The Australian power company AGL plans to close the huge Liddell coal fired power station by 2022, and replace it with renewables and storage. The Australian Prime Minister Malcolm Turnbull recently pleaded with them to keep it open saying “You can’t run an electricity system just on solar panels and wind farms. You can’t.” Well, Mr Turnbull, you are wrong, and you are holding back the Australian economy with your outdated understanding of emerging technologies. Let me explain.

Australia could use the power of the sun and wind for all its energy needs, for electricity, heating, cooling and transport, 24 hours a day, 365 days a year. There would be many advantages in doing so. Obviously there would be the environmental advantages of cleaner air and plummeting carbon emissions. What is less well understood is that now there would be enormous economic benefits. The costs of renewable energy and of storage technologies continue to fall as repairing old coal fired power stations rises. With renewables, once the equipment is up and running the ongoing costs are minimal, whereas with fossil fuels, as they are burnt, there is the ongoing cost of fuel. With every year that passes the balance tips further in favour of renewables and storage.

Understanding storage is of critical importance. Batteries are the best known form of storage, and in 2017 the number of home energy storage batteries in use in Australia tripled as their cost tumbled, and as costs are projected to keep falling people will keep buying them to back-up their rooftop solar photovoltaic panels. There is now a cumulative capacity of 170MWh in all these domestic scale batteries, and this is bound to keep rising rapidly.

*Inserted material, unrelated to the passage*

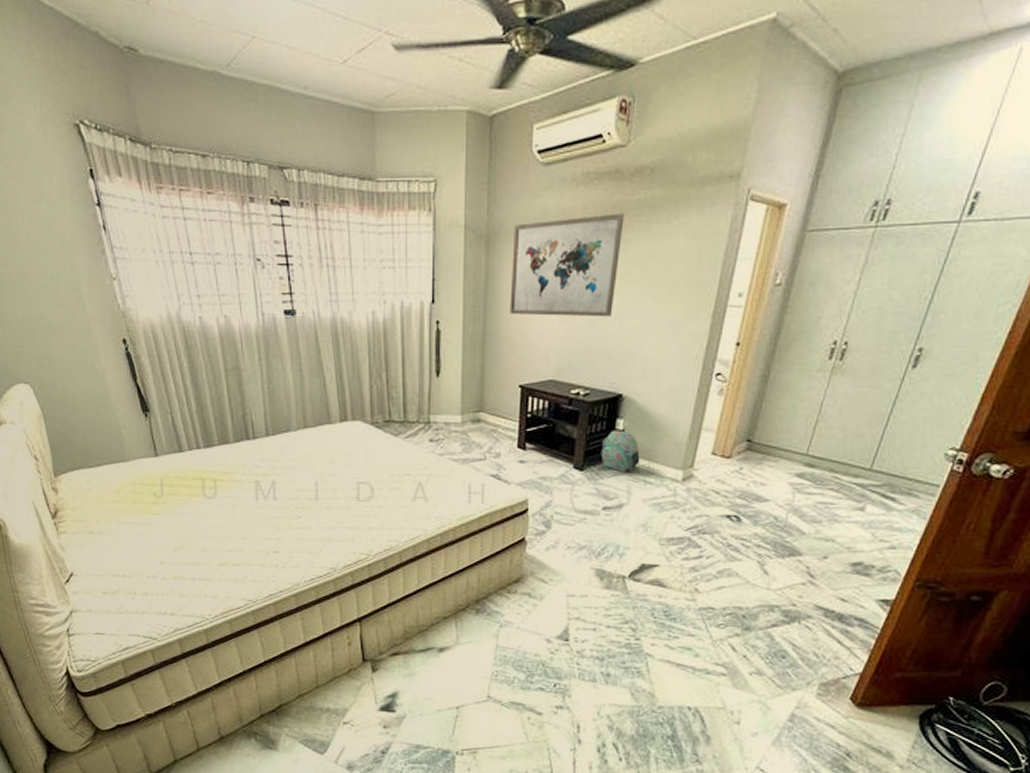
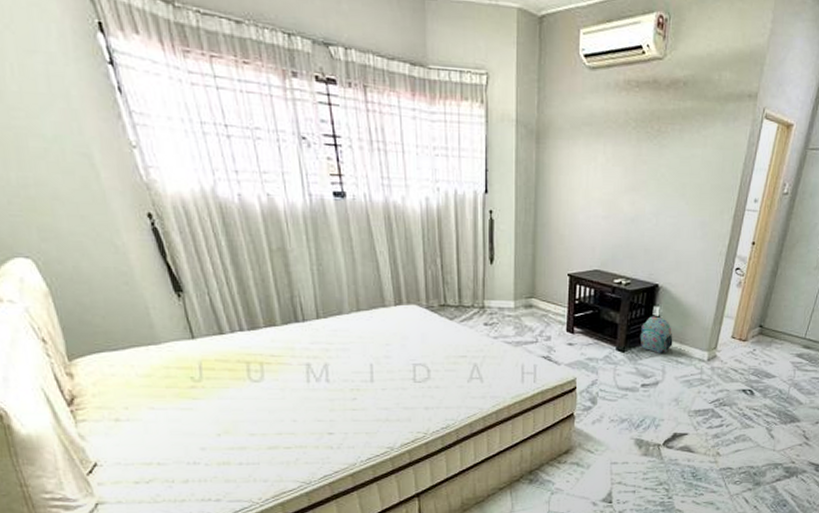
wall art: present [509,213,624,317] -> none [559,120,661,215]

A few months ago, with much fanfare, Tesla opened the world’s biggest battery adjacent to the Hornsdale wind farm in South Australia. It brings another 100MWh of storage onto the system. Many more batteries are planned, both domestic and industrial in scale. In Adelaide there are plans to install solar panels and batteries to 50,000 homes, which would in effect add a virtual power station with 250MWh of storage.

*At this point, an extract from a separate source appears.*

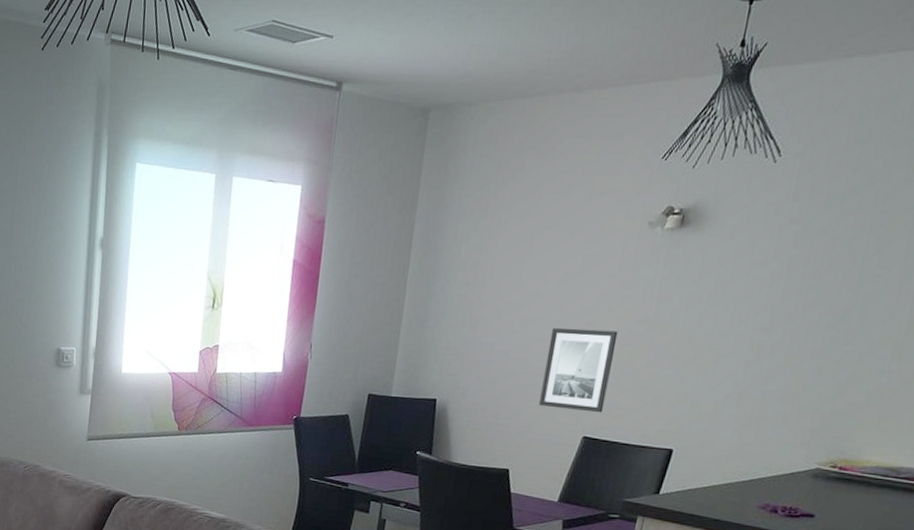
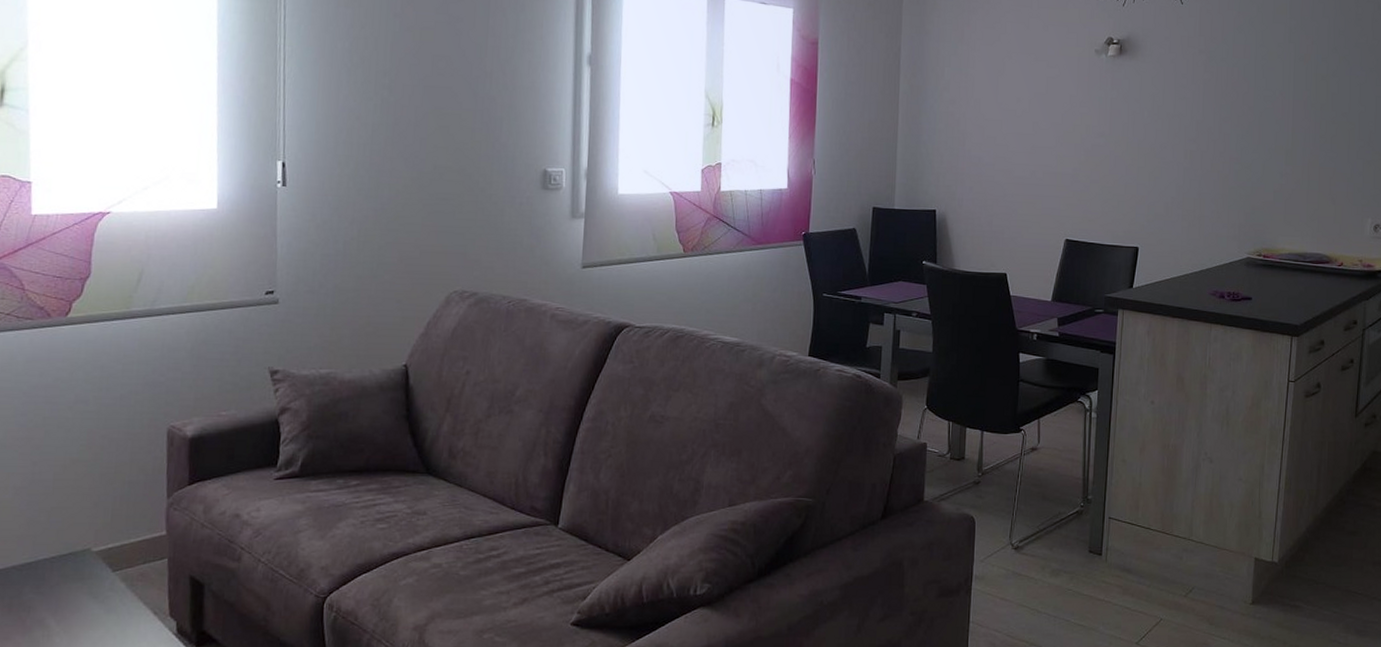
wall art: present [539,328,619,413] -> none [1026,141,1083,217]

However it is not just batteries that will be used to store all the cheap, clean, wind and solar energy. Tilt renewables are planning a new pumped hydro storage facility in an old quarry in the Adelaide suburbs, with a capacity of 1350MWh storage. They are also planning on adding a 44MW solar array and a 26MWh battery to their 368MW Snowtown Wind Farm, which all taken together with their pumped storage, will greatly increase the usefulness of the wind farm.

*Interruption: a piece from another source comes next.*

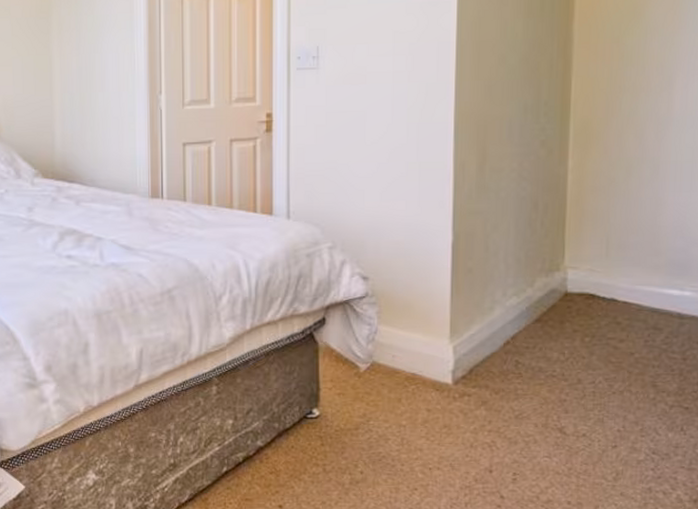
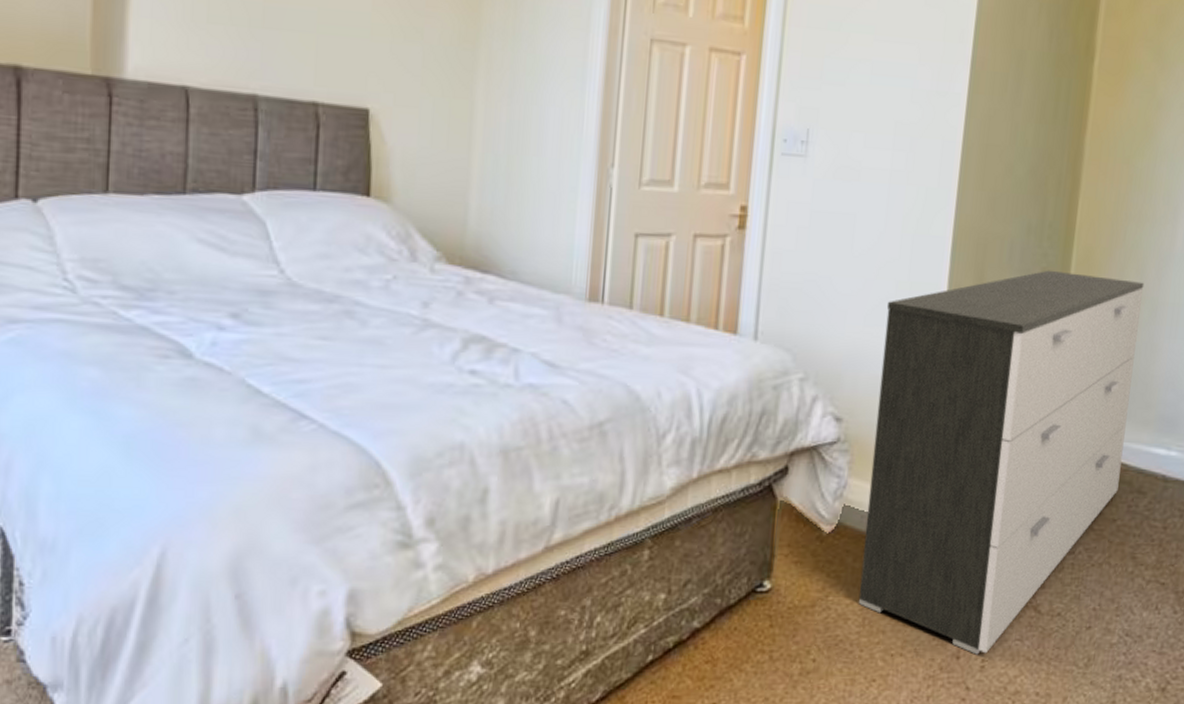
dresser: none [396,141,644,469] -> present [858,270,1145,655]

Solar Reserve expect soon to start construction of the 150MW Aurora concentrating solar thermal power station, just north of Port Augusta, also in South Australia. This will have eight hours full load thermal storage, thus adding another 1200MWh of storage.

As transport systems switch to hydrogen fuel cells and battery electric vehicles they will soak up vast quantities of surplus solar and wind generated electricity. Hydrogen, methanol and other storage gases and liquids will be used as more ways of storing energy, to add to the batteries, pumped hydro and thermal methods of storage. A 100% renewable energy economy should be every bit as reliable as the existing infrastructure, as well as being less polluting and cheaper.

South Australia has elections coming up on 17th March 2018 and energy policy is a central issue. In 2012 I wrote a blog called ‘Repowering Port Augusta’, where I argued for building renewable energy facilities and then closing down the dirty and decrepit Northern and Playford B coal power stations. Unfortunately these obsolete power stations were closed before the renewables were rolled out, compounding mismanagement and leading to a shortage of electricity, chaos, blackouts and price hikes across South Australia. Jay Weatherill’s Labour Party and Nick Xenophon’s SA Best Party have both now come to understand the need to switch to a renewables based economy. Please Malcolm Turnbull and Steven Marshall get your Liberal Coalition Parties up to speed with what is now technically possible and what the advantages might be for the Australian economy. Please help roll out the whole raft of renewable and storage technologies as fast as possible, ideally before obsolete old Liddell closes in 2022!